Rząd Federacji Walonia-Bruksela zapowiedział oszczędności w wysokości 300 milionów euro w ramach przygotowań do budżetu na 2026 rok. Celem strategicznym jest ograniczenie obecnego deficytu z 1,5 miliarda do 1,2 miliarda euro do 2029 roku. Kryzys ten wpisuje się w długotrwały schemat trudności finansowych instytucji, która od 1989 roku – po przejęciu kompetencji w dziedzinie edukacji – funkcjonuje bez własnych uprawnień podatkowych.
Trzecia reforma państwa, zakończona w 1988 roku, była punktem zwrotnym – regiony i wspólnoty przejęły wówczas znaczną część nowych kompetencji. Wspólnoty stały się odpowiedzialne m.in. za system edukacji. Specjalna ustawa o finansowaniu z 1989 roku określiła mechanizmy przekazywania środków federalnych, opierając je w dużej mierze na wpływach z podatku VAT.
Pierwsze oznaki kryzysu finansowego
Już w 1990 roku, rok po przekazaniu kompetencji oświatowych, Wspólnota Francuska znalazła się pod presją budżetową. Brak środków na pokrycie 2-procentowej podwyżki płac dla całej administracji bez cięć w edukacji doprowadził do wielomiesięcznych protestów nauczycieli. W ich ocenie reforma była dla strony frankofońskiej źle wynegocjowana i od początku domagali się refinansowania Wspólnoty.
W 1996 roku, mimo wcześniejszego refinansowania w 1993 roku, znów trzeba było wdrożyć drastyczne oszczędności – zlikwidowano 3000 etatów nauczycielskich w szkolnictwie średnim. Jean Faniel, dyrektor generalny Centrum Badań i Informacji Społeczno-Politycznych (CRISP), wyjaśnia: „Kiedy powstał mechanizm refinansowania z 1993 roku, uznano, że pozwoli on na oszczędności, ponieważ kompetencje nie były przenoszone z pełnym budżetem. To dawało czasowe wytchnienie Wspólnocie Francuskiej.”

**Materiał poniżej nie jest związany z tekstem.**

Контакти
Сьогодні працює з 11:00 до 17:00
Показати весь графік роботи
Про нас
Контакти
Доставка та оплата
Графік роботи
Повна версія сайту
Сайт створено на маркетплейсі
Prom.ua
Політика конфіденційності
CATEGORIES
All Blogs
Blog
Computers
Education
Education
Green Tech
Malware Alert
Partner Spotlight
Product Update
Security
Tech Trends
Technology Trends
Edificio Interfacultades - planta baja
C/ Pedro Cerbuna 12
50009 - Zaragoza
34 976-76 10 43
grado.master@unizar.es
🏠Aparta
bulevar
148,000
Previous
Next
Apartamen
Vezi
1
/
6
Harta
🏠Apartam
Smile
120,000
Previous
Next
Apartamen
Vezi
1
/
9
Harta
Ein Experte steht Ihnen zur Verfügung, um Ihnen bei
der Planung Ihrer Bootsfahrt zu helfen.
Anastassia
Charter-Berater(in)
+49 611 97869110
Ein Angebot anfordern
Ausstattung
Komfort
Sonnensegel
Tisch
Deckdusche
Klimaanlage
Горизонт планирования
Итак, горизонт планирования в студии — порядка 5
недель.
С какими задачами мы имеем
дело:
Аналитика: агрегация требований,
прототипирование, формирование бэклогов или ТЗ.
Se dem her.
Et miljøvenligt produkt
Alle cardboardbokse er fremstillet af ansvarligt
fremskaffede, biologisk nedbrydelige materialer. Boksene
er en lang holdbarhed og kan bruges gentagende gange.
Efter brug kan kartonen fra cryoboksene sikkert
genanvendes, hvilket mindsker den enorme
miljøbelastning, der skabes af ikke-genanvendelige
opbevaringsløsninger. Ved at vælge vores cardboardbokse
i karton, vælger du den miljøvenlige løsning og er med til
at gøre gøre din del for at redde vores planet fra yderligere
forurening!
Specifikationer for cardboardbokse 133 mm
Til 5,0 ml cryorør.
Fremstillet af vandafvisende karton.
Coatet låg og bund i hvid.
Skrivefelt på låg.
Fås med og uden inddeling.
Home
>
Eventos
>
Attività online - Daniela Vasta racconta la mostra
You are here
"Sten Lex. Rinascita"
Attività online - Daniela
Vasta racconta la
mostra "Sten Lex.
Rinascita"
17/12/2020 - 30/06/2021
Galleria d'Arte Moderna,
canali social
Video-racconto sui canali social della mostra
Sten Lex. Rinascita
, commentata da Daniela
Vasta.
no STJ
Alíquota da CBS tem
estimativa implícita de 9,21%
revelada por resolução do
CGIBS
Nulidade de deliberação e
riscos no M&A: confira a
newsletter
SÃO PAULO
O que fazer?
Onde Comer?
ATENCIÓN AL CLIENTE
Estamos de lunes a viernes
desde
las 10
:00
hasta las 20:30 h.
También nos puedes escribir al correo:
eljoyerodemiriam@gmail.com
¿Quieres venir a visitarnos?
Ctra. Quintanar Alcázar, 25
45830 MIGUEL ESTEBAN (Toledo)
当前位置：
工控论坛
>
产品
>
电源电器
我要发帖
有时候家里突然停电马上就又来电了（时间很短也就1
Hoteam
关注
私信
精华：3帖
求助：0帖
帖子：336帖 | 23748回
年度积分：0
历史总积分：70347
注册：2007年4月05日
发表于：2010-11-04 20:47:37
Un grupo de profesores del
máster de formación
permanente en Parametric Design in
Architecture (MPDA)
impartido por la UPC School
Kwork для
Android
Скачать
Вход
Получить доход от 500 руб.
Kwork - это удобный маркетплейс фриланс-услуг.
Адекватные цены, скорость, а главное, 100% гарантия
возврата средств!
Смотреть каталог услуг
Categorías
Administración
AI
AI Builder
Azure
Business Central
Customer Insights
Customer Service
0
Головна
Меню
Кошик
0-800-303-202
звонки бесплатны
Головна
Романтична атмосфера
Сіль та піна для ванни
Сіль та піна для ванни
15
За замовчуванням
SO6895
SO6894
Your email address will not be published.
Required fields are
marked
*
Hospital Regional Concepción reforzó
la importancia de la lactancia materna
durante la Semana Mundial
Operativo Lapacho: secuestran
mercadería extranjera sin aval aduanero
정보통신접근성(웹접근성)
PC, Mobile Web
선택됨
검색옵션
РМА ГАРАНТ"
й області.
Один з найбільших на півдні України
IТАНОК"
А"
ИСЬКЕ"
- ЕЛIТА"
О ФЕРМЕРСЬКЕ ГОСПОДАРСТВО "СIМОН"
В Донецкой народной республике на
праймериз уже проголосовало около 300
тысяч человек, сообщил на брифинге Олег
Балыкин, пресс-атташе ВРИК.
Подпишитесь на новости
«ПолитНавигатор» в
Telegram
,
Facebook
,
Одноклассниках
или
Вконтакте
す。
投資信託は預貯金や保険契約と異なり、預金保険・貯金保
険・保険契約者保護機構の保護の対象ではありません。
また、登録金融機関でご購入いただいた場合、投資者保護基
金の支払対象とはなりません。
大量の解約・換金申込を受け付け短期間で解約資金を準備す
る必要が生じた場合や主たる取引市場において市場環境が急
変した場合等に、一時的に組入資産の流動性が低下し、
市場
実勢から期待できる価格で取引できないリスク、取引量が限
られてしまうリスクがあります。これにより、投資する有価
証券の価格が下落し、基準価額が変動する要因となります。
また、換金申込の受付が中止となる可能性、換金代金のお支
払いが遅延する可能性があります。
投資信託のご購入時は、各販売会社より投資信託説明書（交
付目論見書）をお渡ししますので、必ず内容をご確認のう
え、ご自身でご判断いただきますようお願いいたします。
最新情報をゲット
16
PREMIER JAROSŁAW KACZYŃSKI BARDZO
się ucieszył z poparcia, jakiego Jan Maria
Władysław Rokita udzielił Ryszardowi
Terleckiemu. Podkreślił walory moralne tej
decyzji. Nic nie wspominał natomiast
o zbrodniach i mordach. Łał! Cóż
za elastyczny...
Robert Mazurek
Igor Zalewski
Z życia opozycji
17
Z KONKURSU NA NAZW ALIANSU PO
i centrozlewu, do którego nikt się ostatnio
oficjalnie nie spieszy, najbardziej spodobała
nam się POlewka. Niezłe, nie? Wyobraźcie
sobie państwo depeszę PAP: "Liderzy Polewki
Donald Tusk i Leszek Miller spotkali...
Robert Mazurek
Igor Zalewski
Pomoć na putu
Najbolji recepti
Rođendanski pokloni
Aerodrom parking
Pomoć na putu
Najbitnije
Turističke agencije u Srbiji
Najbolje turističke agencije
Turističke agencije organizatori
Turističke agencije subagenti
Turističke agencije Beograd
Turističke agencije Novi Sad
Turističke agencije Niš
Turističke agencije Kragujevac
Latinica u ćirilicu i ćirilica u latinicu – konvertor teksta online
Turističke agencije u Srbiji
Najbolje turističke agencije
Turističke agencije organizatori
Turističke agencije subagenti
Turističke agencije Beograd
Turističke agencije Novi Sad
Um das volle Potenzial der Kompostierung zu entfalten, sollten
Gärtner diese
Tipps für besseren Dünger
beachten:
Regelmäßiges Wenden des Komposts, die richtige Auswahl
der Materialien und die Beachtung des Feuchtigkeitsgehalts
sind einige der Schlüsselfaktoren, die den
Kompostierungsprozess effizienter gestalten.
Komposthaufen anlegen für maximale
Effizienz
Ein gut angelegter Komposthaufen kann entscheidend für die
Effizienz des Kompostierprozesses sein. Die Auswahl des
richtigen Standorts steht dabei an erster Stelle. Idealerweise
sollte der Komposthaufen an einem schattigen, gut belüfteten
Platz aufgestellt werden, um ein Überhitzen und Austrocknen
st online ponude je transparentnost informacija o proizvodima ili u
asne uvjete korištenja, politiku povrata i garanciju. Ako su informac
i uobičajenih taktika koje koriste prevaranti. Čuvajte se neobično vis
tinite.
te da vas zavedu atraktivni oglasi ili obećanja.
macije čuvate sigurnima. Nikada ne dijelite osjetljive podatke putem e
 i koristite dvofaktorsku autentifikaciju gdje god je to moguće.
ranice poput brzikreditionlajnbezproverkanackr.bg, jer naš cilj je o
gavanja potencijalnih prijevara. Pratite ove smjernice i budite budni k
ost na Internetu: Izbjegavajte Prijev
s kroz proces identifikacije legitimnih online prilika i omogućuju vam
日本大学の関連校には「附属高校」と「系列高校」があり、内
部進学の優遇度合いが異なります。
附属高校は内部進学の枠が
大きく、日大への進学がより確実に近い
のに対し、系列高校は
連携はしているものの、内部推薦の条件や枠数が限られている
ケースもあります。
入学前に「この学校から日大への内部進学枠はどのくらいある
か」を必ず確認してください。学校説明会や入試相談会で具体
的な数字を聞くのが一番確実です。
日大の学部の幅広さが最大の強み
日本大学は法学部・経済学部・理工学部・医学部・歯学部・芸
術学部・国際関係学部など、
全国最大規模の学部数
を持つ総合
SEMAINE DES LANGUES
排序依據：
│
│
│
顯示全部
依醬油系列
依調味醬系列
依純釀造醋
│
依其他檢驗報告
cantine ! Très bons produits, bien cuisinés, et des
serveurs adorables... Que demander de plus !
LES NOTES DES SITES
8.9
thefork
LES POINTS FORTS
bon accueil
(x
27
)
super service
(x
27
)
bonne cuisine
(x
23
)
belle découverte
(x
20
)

Dodatkową ulgę przyniósł transfer części kompetencji do Regionu Walońskiego i Francuskiej Komisji Wspólnotowej w Brukseli. Dziś jednak sytuacja wygląda inaczej – jak podkreśla Faniel – ponieważ również Region Waloński stoi wobec własnych trudności finansowych, czego wcześniej nie było.
Reformy i ich ograniczona skuteczność
Piąta reforma państwa z 2001 roku przyniosła znaczące refinansowanie Wspólnoty Francuskiej, powiązane ze wzrostem gospodarczym. Benoît Bayenet, profesor finansów publicznych z Université Libre de Bruxelles, zauważa: „Od początku ten poziom władzy zmaga się z problemami finansowymi. Był refinansowany w 1993, częściowo w 1999, znacząco w 2001, a przy ostatniej reformie państwa nie nałożono na niego nowych obciążeń. Mimo to sytuacja wciąż się nie poprawia.”
Eksperci wskazują dwa kluczowe powody chronicznych kłopotów finansowych: brak możliwości nakładania podatków oraz strukturalne obciążenie budżetu przez wynagrodzenia w sektorze edukacji, które pochłaniają ponad 75% wszystkich wydatków Federacji.
Ograniczone możliwości manewru
Premier Elisabeth Degryse potwierdziła zamiar wprowadzenia drastycznych oszczędności. Plan zakłada ustabilizowanie deficytu na poziomie 1,2 miliarda euro do 2029 roku, co oznacza odejście od wcześniejszych planów powrotu do równowagi budżetowej w 2034 roku. „Musimy ustabilizować deficyt. Wszystkie sektory będą musiały wnieść swój wkład, choć postaramy się w miarę możliwości chronić edukację i kulturę. Niemniej jednak będziemy musieli dokręcić śrubę” – stwierdziła Degryse.
Opcje rządu są jednak bardzo ograniczone. Brak kompetencji podatkowych uniemożliwia pozyskiwanie nowych źródeł dochodów, a uzyskanie dodatkowych środków od państwa federalnego wymagałoby nowej reformy instytucjonalnej, uzgodnionej z partiami flamandzkimi. Pozostaje więc dalsze ograniczanie wydatków, co wywołuje sprzeciw w sektorach już określających swoją sytuację jako „graniczną”.
Edukacja, opieka nad dziećmi czy ochrona młodzieży – wszystkie te obszary sygnalizują brak przestrzeni na kolejne cięcia. Konkretne decyzje mają jednak zostać podjęte dopiero w październiku, w trakcie prac nad budżetem na 2026 rok.